CSL graduate students work to overcome DNA storage challenges


Allie Arp, CSL

The world has a growing surplus of data. The key to storing this vast digital information may lie in the carrier of the genetic code – DNA. However, DNA, which offers many benefits in the form of nonvolatility and extreme storage density, carries a prohibitively high price tag and is less than perfect due to a high number of errors introduced during synthesis and sequencing.

Two CSL graduate students, Kasra Tabatabaei and Chao Pan, are working to overcome these challenges through “DNA punch cards” and a new chimeric-DNA methodology. Their research, which aims to reduce costs and error rates, may help make DNA storage a reality sooner rather than later. Both are students of CSL Professor Olgica Milenkovic, a professor of electrical and computer engineering, and are co-advised by Charles Schroeder from the Chemistry Department.

“The main reason to use DNA-based data storage is because DNA is an extremely dense and very durable medium for storing data,” said Tabatabaei, a graduate student in biophysics and quantitative biology. “If you store data on a flash drive, you can’t use it after 10 to 20 years. If you store data in DNA, you can retrieve it after centuries.”

Both projects have received news coverage. Tabatabaei’s work has appeared in Nature Communications and Scientific American, while Pan’s was covered by Integrated DNA Technologies.

DNA punch cards for storing data on native DNA sequences via enzymatic nicking
Tabatabaei is working to reduce costs and errors through a DNA “punch card” method that uses naturally occurring DNA that doesn’t have to be synthesized before being stored.
Kasra Tabatabaei
Kasra Tabatabaei

A DNA strand can be so long that it can’t be synthesized. With native DNA, these problems don’t exist because the researchers are encoding data, not through symbol-by-symbol methods, but through topological modifications in the backbone. The topology is altered by “nicking” DNA, which creates single bond breaks at predetermined positions on one or both DNA strands. The data can then be read from this nicked, or hole-punched DNA, through standard DNA sequencing.

“The DNA punch-card method we have developed uses native DNA which is any kind of naturally occurring DNA that you can extract from bacterial cells, human cells, or any kind of living organism or a virus so there is no need to synthesize DNA,” said Tabatabaei. “This substantially reduces the cost of information storage because synthesizing DNA is a very expensive procedure and has its own limitations.”
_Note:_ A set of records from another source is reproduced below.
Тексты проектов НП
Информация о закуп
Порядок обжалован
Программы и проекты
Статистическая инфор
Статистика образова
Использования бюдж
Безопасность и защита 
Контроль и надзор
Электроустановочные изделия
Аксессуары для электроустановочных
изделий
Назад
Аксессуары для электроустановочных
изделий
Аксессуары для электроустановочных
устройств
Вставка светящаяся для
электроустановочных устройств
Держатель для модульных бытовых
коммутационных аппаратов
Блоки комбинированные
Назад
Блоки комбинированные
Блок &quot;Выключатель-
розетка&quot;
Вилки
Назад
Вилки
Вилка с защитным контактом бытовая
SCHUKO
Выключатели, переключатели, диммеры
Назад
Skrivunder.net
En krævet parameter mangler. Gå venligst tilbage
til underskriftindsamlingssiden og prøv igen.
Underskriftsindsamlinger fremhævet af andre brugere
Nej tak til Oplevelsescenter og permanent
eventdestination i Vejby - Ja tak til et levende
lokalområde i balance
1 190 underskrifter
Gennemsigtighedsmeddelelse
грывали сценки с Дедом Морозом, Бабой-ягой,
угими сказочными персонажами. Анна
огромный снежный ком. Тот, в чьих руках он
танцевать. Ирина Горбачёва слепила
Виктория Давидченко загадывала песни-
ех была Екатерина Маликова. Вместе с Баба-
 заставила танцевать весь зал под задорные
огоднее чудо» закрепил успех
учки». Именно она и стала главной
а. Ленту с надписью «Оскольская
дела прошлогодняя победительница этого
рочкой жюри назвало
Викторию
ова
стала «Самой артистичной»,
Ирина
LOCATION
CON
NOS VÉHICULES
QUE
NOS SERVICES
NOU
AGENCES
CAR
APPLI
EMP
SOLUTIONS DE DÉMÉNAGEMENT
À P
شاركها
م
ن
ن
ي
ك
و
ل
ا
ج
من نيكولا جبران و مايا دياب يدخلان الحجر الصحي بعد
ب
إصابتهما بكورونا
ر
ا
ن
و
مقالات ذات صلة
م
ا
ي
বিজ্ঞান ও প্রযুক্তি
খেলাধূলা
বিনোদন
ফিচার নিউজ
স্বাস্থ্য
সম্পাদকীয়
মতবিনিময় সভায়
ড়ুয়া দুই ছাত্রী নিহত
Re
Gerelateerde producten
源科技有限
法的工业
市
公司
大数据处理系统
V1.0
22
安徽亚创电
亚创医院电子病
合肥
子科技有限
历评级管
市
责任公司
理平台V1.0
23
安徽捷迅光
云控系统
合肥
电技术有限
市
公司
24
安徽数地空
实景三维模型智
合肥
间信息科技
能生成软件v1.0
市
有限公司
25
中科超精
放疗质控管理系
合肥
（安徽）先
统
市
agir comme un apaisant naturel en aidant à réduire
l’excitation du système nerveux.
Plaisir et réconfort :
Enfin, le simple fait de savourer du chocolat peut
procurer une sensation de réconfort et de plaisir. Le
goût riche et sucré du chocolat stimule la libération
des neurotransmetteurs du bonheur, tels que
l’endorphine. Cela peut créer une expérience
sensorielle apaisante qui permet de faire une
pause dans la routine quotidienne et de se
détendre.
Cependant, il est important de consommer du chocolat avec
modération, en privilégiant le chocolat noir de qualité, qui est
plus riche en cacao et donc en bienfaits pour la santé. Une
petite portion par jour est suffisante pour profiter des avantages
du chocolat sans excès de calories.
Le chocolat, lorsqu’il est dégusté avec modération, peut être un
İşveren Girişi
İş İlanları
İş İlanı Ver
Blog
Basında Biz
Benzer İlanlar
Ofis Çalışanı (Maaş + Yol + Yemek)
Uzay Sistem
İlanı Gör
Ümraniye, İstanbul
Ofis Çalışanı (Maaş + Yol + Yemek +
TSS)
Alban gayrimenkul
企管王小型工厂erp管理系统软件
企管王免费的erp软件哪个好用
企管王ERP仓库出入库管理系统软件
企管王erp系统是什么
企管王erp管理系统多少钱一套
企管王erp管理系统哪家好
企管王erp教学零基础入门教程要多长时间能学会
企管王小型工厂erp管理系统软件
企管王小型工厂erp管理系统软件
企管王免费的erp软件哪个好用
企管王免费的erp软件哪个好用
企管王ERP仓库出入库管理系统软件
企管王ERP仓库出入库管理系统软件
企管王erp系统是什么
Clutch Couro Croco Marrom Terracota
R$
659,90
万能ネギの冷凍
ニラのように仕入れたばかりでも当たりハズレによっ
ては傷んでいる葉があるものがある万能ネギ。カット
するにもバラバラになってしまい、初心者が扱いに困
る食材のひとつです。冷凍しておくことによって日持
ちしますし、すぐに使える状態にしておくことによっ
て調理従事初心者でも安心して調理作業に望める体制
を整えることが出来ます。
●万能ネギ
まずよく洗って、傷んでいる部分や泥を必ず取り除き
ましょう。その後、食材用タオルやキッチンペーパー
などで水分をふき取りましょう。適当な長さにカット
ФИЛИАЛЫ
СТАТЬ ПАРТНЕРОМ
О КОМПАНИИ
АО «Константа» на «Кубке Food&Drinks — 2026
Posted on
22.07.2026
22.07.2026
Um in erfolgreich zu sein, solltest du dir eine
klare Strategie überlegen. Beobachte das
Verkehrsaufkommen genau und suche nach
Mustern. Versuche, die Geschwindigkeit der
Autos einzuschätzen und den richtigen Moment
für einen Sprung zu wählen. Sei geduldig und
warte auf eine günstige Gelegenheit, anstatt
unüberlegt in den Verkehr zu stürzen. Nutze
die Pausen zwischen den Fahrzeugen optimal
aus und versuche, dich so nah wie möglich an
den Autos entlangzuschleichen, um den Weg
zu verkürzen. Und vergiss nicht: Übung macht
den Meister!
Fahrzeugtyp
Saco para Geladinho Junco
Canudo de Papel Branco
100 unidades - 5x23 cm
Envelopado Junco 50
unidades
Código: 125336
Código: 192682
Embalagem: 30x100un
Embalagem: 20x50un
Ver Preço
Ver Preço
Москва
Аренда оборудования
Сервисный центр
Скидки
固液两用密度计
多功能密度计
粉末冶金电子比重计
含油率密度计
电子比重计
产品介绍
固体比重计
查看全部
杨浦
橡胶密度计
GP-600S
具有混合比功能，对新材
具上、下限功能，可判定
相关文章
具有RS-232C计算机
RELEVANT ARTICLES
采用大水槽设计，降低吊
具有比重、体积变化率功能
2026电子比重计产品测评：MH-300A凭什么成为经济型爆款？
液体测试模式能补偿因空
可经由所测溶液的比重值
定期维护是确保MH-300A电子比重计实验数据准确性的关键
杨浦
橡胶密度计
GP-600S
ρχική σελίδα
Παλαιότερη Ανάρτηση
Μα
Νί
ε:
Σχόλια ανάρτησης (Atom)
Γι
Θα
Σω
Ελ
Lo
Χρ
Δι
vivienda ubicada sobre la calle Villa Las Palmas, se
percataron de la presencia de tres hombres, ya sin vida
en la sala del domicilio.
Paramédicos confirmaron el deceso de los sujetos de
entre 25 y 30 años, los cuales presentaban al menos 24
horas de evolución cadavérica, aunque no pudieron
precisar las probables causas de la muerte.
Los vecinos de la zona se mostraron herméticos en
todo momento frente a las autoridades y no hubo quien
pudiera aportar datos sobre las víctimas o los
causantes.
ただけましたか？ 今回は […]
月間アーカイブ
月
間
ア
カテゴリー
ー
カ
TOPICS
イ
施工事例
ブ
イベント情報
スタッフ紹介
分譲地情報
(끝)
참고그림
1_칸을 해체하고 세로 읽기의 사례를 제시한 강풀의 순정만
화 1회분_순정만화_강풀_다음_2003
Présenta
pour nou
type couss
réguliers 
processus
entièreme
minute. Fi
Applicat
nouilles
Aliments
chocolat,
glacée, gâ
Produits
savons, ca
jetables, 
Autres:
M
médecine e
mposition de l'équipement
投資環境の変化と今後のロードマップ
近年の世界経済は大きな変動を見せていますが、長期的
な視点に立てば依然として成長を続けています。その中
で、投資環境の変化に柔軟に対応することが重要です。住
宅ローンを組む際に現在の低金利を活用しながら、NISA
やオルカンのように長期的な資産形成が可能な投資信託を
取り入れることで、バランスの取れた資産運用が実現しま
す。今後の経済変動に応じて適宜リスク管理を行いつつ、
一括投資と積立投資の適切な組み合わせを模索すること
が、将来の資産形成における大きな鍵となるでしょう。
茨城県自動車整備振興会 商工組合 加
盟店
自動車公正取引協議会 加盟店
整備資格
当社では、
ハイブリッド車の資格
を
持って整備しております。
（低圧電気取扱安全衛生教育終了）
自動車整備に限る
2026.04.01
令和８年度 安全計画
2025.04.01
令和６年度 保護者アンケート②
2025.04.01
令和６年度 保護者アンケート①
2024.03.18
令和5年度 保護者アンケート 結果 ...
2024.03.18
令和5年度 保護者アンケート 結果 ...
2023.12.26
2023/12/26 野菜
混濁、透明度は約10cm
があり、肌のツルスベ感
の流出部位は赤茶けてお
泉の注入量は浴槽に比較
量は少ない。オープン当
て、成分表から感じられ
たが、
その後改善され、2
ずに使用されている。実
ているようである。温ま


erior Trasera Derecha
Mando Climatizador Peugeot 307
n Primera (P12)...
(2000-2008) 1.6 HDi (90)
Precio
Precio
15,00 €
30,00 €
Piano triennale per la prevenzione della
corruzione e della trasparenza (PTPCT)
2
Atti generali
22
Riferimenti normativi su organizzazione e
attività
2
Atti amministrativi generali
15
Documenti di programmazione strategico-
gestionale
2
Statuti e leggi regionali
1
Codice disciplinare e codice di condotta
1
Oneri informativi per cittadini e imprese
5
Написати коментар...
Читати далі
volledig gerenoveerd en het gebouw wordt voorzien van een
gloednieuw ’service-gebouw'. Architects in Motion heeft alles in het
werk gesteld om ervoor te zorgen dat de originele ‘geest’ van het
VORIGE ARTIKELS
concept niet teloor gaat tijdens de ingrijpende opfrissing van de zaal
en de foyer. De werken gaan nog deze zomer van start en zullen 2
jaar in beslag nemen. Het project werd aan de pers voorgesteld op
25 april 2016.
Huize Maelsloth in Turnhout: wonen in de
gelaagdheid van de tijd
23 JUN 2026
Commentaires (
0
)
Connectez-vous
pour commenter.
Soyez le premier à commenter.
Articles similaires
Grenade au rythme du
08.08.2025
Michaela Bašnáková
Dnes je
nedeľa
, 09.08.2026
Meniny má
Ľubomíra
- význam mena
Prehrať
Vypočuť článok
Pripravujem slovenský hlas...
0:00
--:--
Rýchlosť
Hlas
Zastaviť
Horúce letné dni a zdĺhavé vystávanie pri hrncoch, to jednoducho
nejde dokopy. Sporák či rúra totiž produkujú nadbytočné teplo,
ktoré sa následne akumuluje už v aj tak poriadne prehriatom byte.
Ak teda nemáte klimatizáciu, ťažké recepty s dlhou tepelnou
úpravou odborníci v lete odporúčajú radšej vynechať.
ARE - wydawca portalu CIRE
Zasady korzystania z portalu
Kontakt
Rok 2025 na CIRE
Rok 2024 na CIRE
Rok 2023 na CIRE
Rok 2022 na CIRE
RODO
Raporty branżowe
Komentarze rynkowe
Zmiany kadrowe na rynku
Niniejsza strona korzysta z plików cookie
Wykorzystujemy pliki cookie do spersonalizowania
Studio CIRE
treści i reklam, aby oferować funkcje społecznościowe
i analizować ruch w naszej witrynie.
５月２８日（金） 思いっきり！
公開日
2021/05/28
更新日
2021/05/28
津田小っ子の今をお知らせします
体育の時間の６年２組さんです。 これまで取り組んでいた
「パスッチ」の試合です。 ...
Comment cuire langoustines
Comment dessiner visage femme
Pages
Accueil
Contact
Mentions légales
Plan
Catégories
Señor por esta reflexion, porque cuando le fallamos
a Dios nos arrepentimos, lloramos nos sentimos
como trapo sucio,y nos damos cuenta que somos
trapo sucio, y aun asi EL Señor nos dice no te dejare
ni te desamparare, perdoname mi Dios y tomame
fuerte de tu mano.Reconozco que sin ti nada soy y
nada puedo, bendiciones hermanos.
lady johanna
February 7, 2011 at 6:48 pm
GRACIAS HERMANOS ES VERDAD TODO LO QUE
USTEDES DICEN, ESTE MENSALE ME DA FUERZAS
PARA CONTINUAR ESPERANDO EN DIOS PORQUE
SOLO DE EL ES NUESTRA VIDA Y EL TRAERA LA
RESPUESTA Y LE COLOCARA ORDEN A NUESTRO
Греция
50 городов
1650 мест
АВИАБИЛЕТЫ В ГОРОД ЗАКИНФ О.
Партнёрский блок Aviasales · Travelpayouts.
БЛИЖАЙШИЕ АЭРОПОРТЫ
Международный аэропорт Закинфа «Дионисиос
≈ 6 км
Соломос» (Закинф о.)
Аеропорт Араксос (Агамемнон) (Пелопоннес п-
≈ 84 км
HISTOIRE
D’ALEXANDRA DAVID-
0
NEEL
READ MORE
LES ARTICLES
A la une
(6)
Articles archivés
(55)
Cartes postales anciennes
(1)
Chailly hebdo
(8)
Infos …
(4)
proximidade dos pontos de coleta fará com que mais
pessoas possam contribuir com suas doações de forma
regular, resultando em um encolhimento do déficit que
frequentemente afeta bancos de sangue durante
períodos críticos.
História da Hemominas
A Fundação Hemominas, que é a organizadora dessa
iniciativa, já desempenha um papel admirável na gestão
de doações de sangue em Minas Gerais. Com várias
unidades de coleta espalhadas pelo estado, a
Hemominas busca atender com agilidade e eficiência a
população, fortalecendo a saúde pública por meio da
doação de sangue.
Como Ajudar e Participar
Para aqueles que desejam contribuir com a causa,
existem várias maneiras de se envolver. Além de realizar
Future research on this project will include looking for additional applications for this storage method, including the ability to watermark DNA-stored information to protect secretive information.

“Our DNA punch-card method is the first work that also enables in-memory computations on information that is stored in DNA,” Tabatabaei said. “That is a huge leap because our system is not just an archival media but part of a computer -- the data you have stored can be directly operated on. Our DNA punch-card method is the first one that has this capability, in addition to being able to record information in parallel and securely erase it through strand ligation.”

An on-chip nanoscale storage system using chimeric DNA
Chao Pan
Chao Pan
Meanwhile, Pan is working to improve DNA-based image storage systems without using error-correction redundancy to reduce the synthesis cost.

“We’re proposing that we do not use complex coding redundancy which was commonly used before,” said Pan, an ECE graduate student. “Rather we use computer vision and machine learning methods to help us deal with issues, such as missing DNA blocks and other errors.”

In order to test the new coding scheme, Pan and Milenkovic used a unique medium of their shared interest, Marlon Brando movie posters. The duo encoded the images of posters into DNA, then decoded the information they stored and used specialized learning methods to automatically identify and correct potential errors in the DNA. Most of the reconstructed images didn’t have observable defects when compared to the original images. Pan believes this solution could be used for companies who currently have large-scale data storage systems containing many complex images.

An example of the movie posters used in Pan and Milenkovic's research, before, during, and after using the chimeric-DNA method
An example of the movie posters used in Pan and Milenkovic's research, before, during, and after using the chimeric-DNA method

The researchers’ next steps include continuing to improve the machine learning-based decoding technique.

“Biotechnology is moving very fast, so within five to 10 years or so, DNA may start to gradually replace some of the large-scale storage systems that are being used now,” said Pan. “Businesses like Facebook facilitate the production of huge amounts of pictures, videos, and texts every day. They can actually no longer afford to store all of this information, but if they can transfer it to DNA storage it can be stored in a very compact way.”